Exercise data START

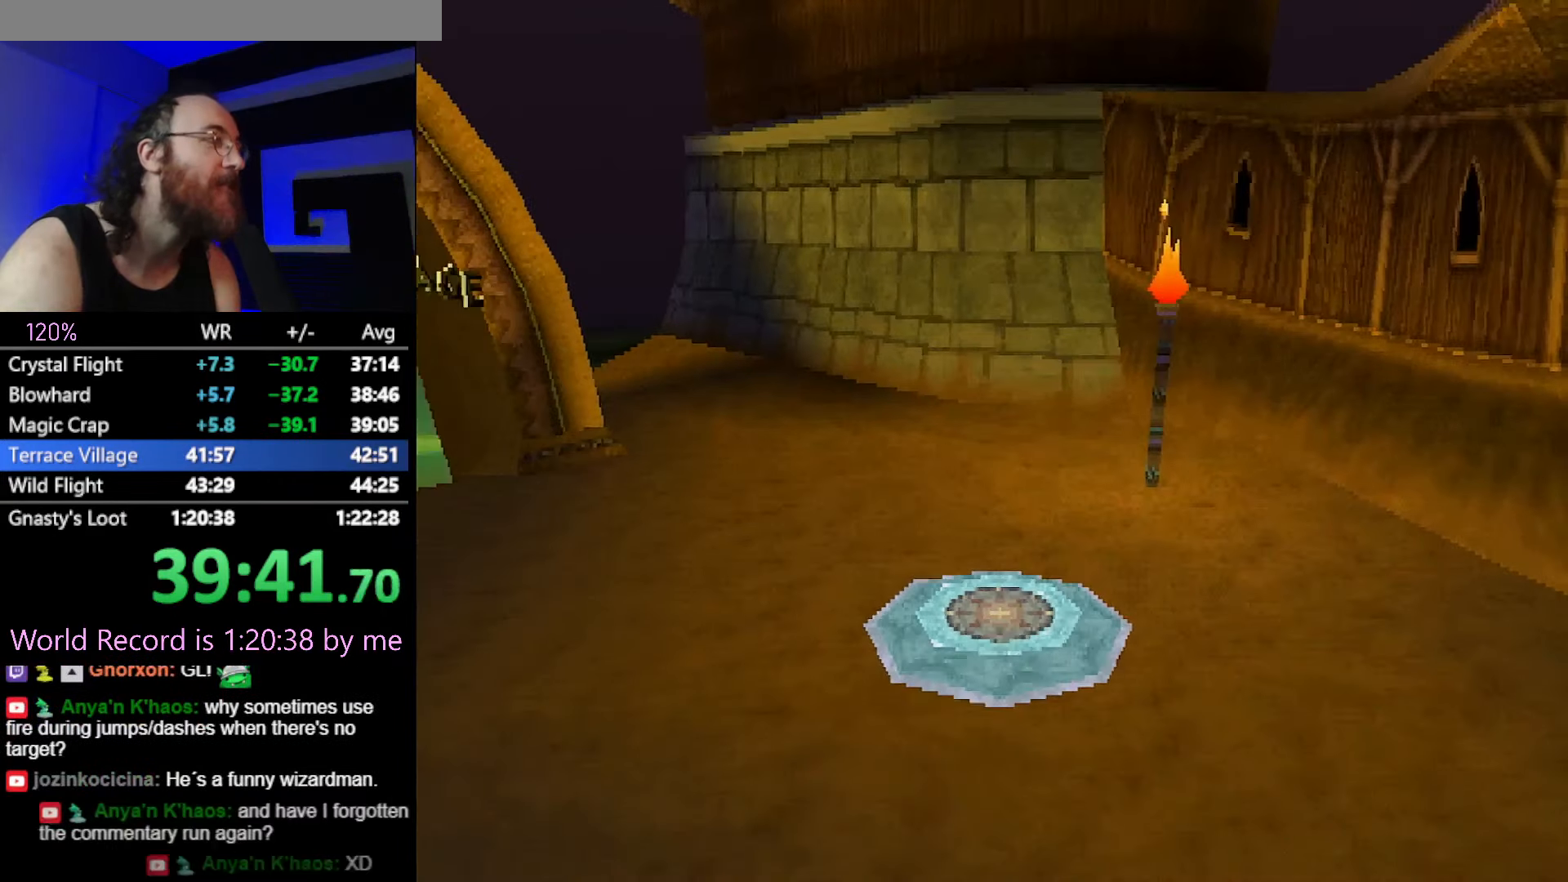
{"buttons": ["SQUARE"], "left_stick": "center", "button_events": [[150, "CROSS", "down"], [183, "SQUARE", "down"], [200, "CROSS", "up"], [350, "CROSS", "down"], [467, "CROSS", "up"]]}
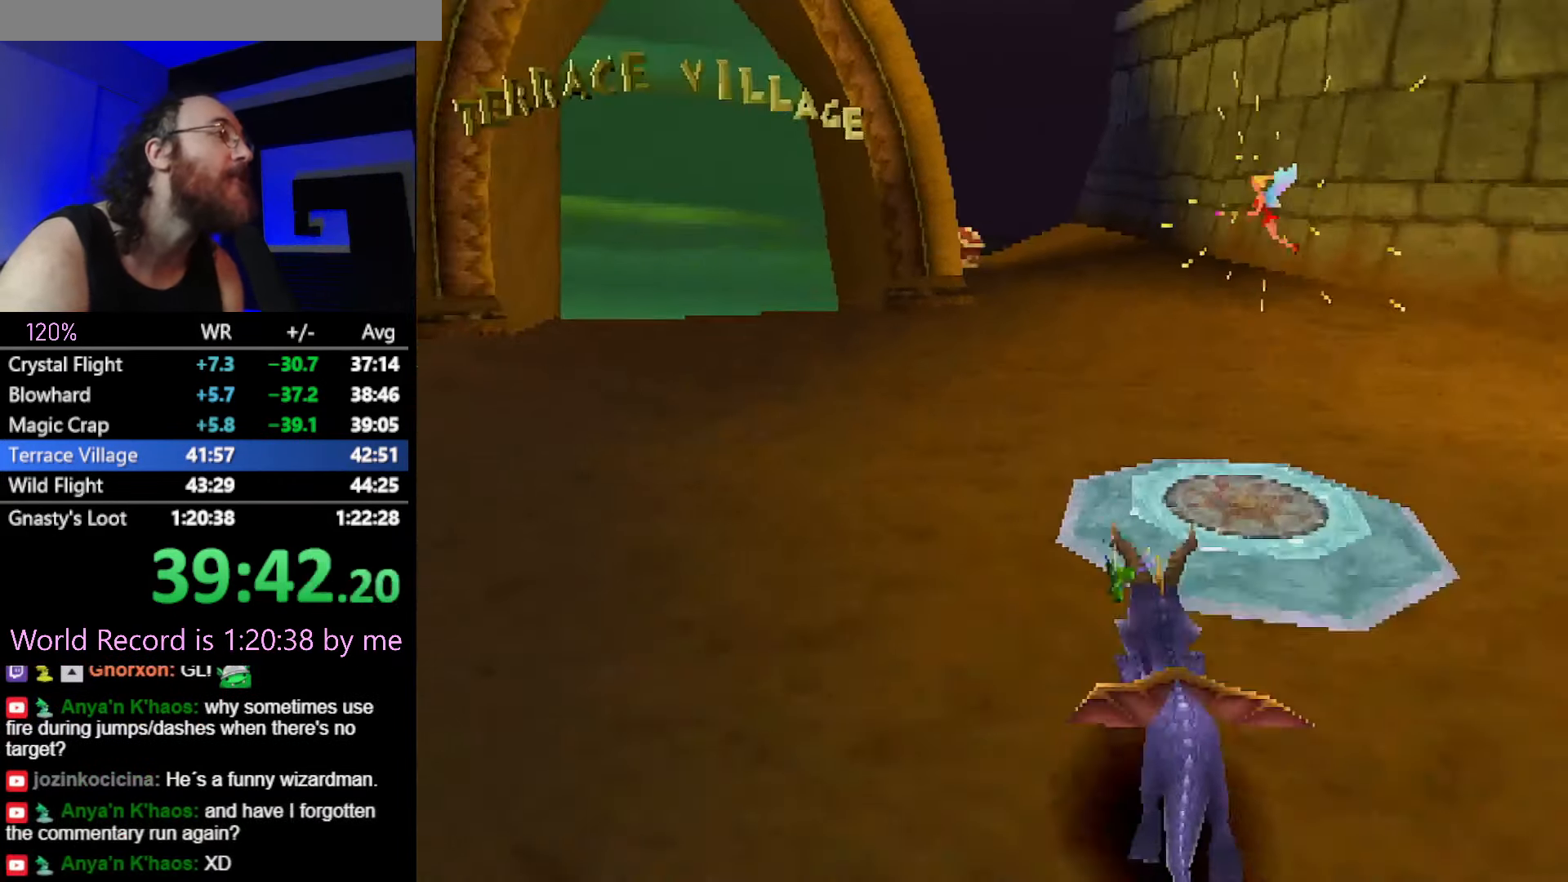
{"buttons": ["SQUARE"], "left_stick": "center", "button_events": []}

Exercise data END
Exercise data START

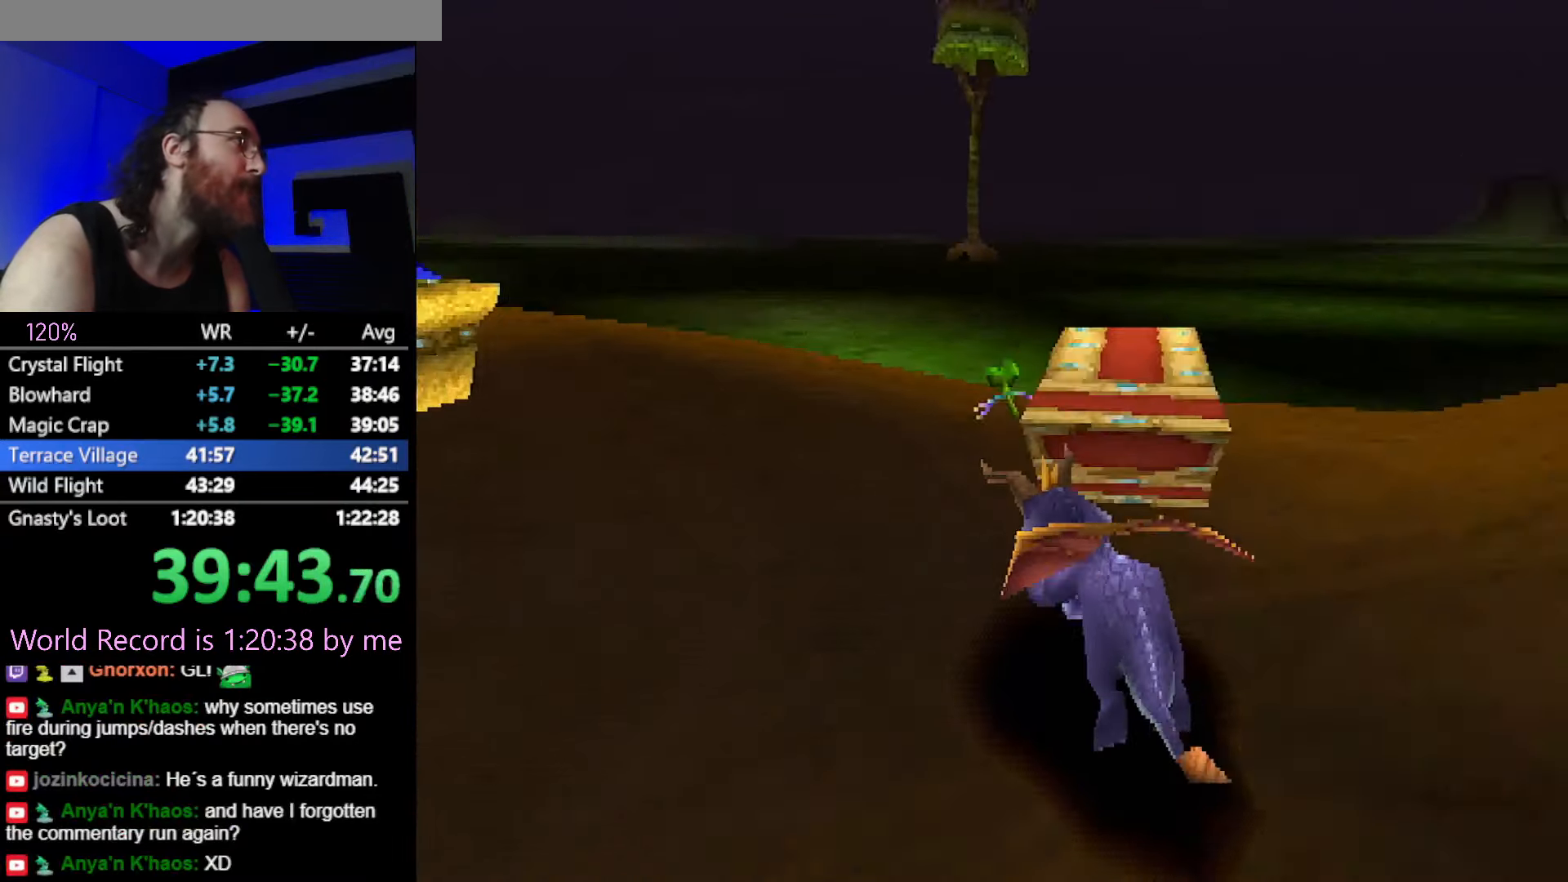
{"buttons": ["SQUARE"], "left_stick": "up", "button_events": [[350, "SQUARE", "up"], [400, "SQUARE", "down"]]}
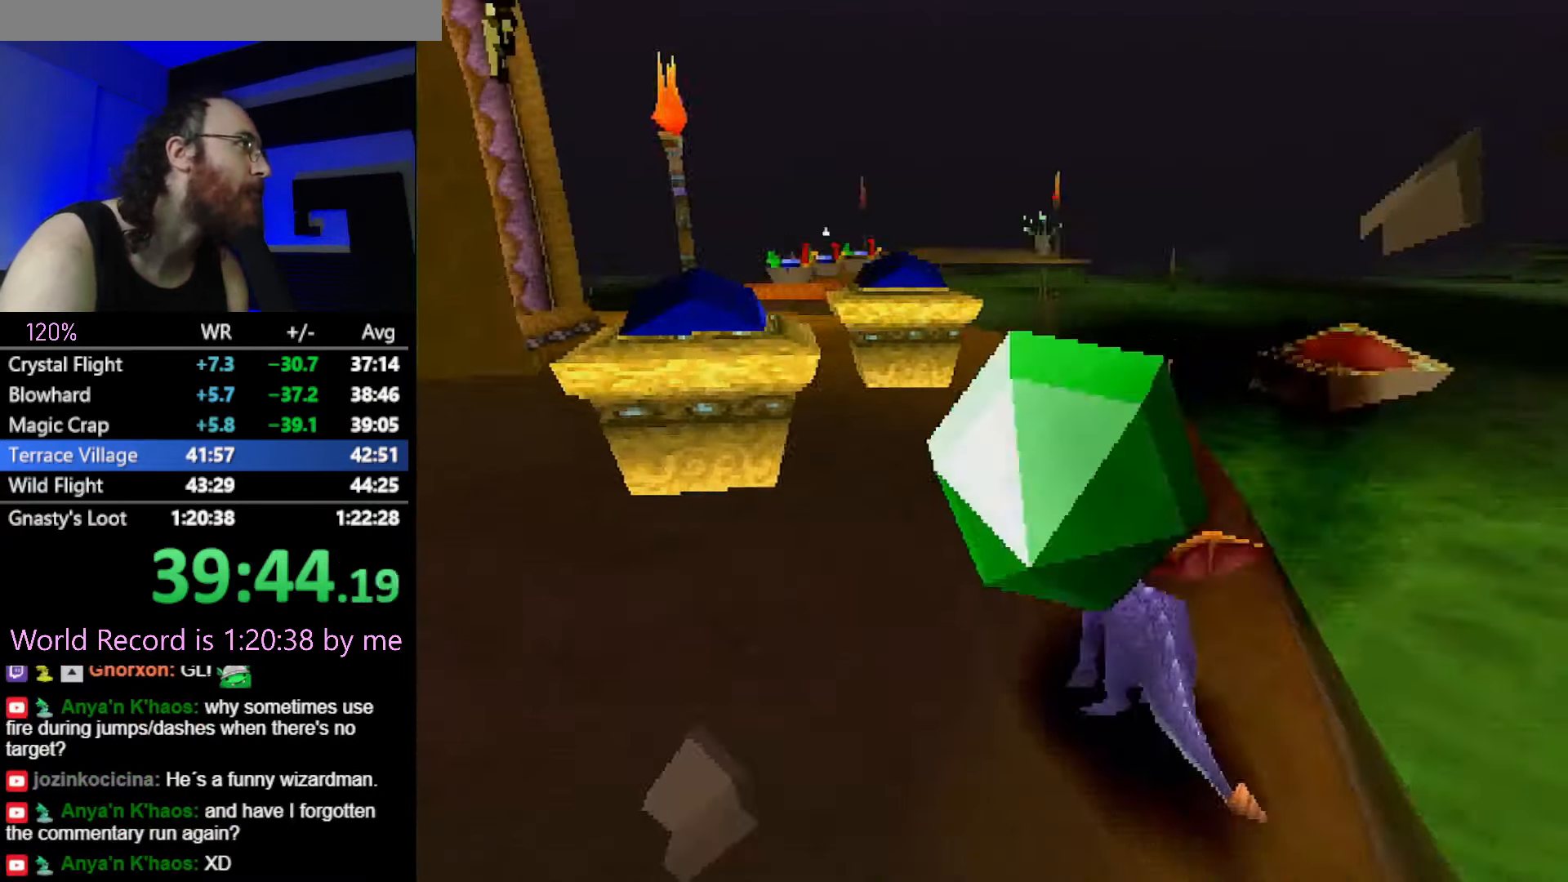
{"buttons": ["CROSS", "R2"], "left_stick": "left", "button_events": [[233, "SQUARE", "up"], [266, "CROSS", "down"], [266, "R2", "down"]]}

Exercise data END

### Task instructions
Scan the material for the word "center". Return every line where it is found.

### Answer space
{"buttons": ["SQUARE"], "left_stick": "center", "button_events": [[150, "CROSS", "down"], [183, "SQUARE", "down"], [200, "CROSS", "up"], [350, "CROSS", "down"], [467, "CROSS", "up"]]}
{"buttons": ["SQUARE"], "left_stick": "center", "button_events": []}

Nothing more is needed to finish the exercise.